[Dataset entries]
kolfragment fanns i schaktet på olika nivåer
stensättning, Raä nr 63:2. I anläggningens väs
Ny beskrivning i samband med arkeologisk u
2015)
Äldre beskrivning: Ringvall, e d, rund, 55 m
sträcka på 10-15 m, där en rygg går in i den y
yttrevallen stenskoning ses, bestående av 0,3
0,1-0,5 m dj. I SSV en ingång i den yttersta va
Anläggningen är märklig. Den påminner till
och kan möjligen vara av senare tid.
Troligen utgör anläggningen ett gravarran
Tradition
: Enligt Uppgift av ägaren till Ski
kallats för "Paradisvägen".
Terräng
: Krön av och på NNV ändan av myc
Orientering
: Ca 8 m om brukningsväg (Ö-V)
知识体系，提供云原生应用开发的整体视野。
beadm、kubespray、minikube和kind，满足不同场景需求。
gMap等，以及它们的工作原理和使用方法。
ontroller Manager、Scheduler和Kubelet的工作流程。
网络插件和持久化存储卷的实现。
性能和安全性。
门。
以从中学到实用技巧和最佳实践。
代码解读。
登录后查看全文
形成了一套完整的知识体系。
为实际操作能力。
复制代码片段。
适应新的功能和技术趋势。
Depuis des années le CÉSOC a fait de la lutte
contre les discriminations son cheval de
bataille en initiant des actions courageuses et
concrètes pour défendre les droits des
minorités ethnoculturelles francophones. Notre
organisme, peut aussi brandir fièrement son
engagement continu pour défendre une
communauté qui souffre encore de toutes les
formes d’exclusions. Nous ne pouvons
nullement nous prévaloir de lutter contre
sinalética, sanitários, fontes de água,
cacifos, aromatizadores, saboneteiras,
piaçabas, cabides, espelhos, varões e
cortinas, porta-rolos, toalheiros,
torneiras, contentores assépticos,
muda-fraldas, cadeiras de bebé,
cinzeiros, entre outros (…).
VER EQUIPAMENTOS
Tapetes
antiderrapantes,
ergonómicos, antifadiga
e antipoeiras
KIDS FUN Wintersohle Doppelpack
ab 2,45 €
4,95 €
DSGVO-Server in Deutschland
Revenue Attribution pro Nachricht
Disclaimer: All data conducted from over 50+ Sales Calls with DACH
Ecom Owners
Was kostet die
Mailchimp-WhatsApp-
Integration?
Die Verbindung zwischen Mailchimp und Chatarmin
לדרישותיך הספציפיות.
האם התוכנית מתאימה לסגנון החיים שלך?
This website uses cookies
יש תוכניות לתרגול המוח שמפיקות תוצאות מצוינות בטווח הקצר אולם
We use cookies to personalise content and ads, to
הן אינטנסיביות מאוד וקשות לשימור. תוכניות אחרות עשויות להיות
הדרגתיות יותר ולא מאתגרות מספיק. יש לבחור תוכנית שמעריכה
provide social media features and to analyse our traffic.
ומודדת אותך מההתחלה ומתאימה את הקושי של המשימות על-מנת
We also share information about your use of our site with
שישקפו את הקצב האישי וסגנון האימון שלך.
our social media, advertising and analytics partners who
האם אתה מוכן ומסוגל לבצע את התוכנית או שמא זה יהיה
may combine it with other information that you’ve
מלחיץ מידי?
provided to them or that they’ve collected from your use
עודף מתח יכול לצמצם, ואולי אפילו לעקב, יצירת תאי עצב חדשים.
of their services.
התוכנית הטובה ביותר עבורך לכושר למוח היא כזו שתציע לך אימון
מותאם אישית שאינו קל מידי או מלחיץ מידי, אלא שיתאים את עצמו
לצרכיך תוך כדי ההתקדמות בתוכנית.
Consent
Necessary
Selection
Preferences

## Activity:
Turn every line of text in the entries above into a JSON list of strings, one string per line, leaving out any blank lines.

## Response to the task:
[
  "kolfragment fanns i schaktet på olika nivåer",
  "stensättning, Raä nr 63:2. I anläggningens väs",
  "Ny beskrivning i samband med arkeologisk u",
  "2015)",
  "Äldre beskrivning: Ringvall, e d, rund, 55 m",
  "sträcka på 10-15 m, där en rygg går in i den y",
  "yttrevallen stenskoning ses, bestående av 0,3",
  "0,1-0,5 m dj. I SSV en ingång i den yttersta va",
  "Anläggningen är märklig. Den påminner till",
  "och kan möjligen vara av senare tid.",
  "Troligen utgör anläggningen ett gravarran",
  "Tradition",
  ": Enligt Uppgift av ägaren till Ski",
  "kallats för \"Paradisvägen\".",
  "Terräng",
  ": Krön av och på NNV ändan av myc",
  "Orientering",
  ": Ca 8 m om brukningsväg (Ö-V)",
  "知识体系，提供云原生应用开发的整体视野。",
  "beadm、kubespray、minikube和kind，满足不同场景需求。",
  "gMap等，以及它们的工作原理和使用方法。",
  "ontroller Manager、Scheduler和Kubelet的工作流程。",
  "网络插件和持久化存储卷的实现。",
  "性能和安全性。",
  "门。",
  "以从中学到实用技巧和最佳实践。",
  "代码解读。",
  "登录后查看全文",
  "形成了一套完整的知识体系。",
  "为实际操作能力。",
  "复制代码片段。",
  "适应新的功能和技术趋势。",
  "Depuis des années le CÉSOC a fait de la lutte",
  "contre les discriminations son cheval de",
  "bataille en initiant des actions courageuses et",
  "concrètes pour défendre les droits des",
  "minorités ethnoculturelles francophones. Notre",
  "organisme, peut aussi brandir fièrement son",
  "engagement continu pour défendre une",
  "communauté qui souffre encore de toutes les",
  "formes d’exclusions. Nous ne pouvons",
  "nullement nous prévaloir de lutter contre",
  "sinalética, sanitários, fontes de água,",
  "cacifos, aromatizadores, saboneteiras,",
  "piaçabas, cabides, espelhos, varões e",
  "cortinas, porta-rolos, toalheiros,",
  "torneiras, contentores assépticos,",
  "muda-fraldas, cadeiras de bebé,",
  "cinzeiros, entre outros (…).",
  "VER EQUIPAMENTOS",
  "Tapetes",
  "antiderrapantes,",
  "ergonómicos, antifadiga",
  "e antipoeiras",
  "KIDS FUN Wintersohle Doppelpack",
  "ab 2,45 €",
  "4,95 €",
  "DSGVO-Server in Deutschland",
  "Revenue Attribution pro Nachricht",
  "Disclaimer: All data conducted from over 50+ Sales Calls with DACH",
  "Ecom Owners",
  "Was kostet die",
  "Mailchimp-WhatsApp-",
  "Integration?",
  "Die Verbindung zwischen Mailchimp und Chatarmin",
  "לדרישותיך הספציפיות.",
  "האם התוכנית מתאימה לסגנון החיים שלך?",
  "This website uses cookies",
  "יש תוכניות לתרגול המוח שמפיקות תוצאות מצוינות בטווח הקצר אולם",
  "We use cookies to personalise content and ads, to",
  "הן אינטנסיביות מאוד וקשות לשימור. תוכניות אחרות עשויות להיות",
  "הדרגתיות יותר ולא מאתגרות מספיק. יש לבחור תוכנית שמעריכה",
  "provide social media features and to analyse our traffic.",
  "ומודדת אותך מההתחלה ומתאימה את הקושי של המשימות על-מנת",
  "We also share information about your use of our site with",
  "שישקפו את הקצב האישי וסגנון האימון שלך.",
  "our social media, advertising and analytics partners who",
  "האם אתה מוכן ומסוגל לבצע את התוכנית או שמא זה יהיה",
  "may combine it with other information that you’ve",
  "מלחיץ מידי?",
  "provided to them or that they’ve collected from your use",
  "עודף מתח יכול לצמצם, ואולי אפילו לעקב, יצירת תאי עצב חדשים.",
  "of their services.",
  "התוכנית הטובה ביותר עבורך לכושר למוח היא כזו שתציע לך אימון",
  "מותאם אישית שאינו קל מידי או מלחיץ מידי, אלא שיתאים את עצמו",
  "לצרכיך תוך כדי ההתקדמות בתוכנית.",
  "Consent",
  "Necessary",
  "Selection",
  "Preferences"
]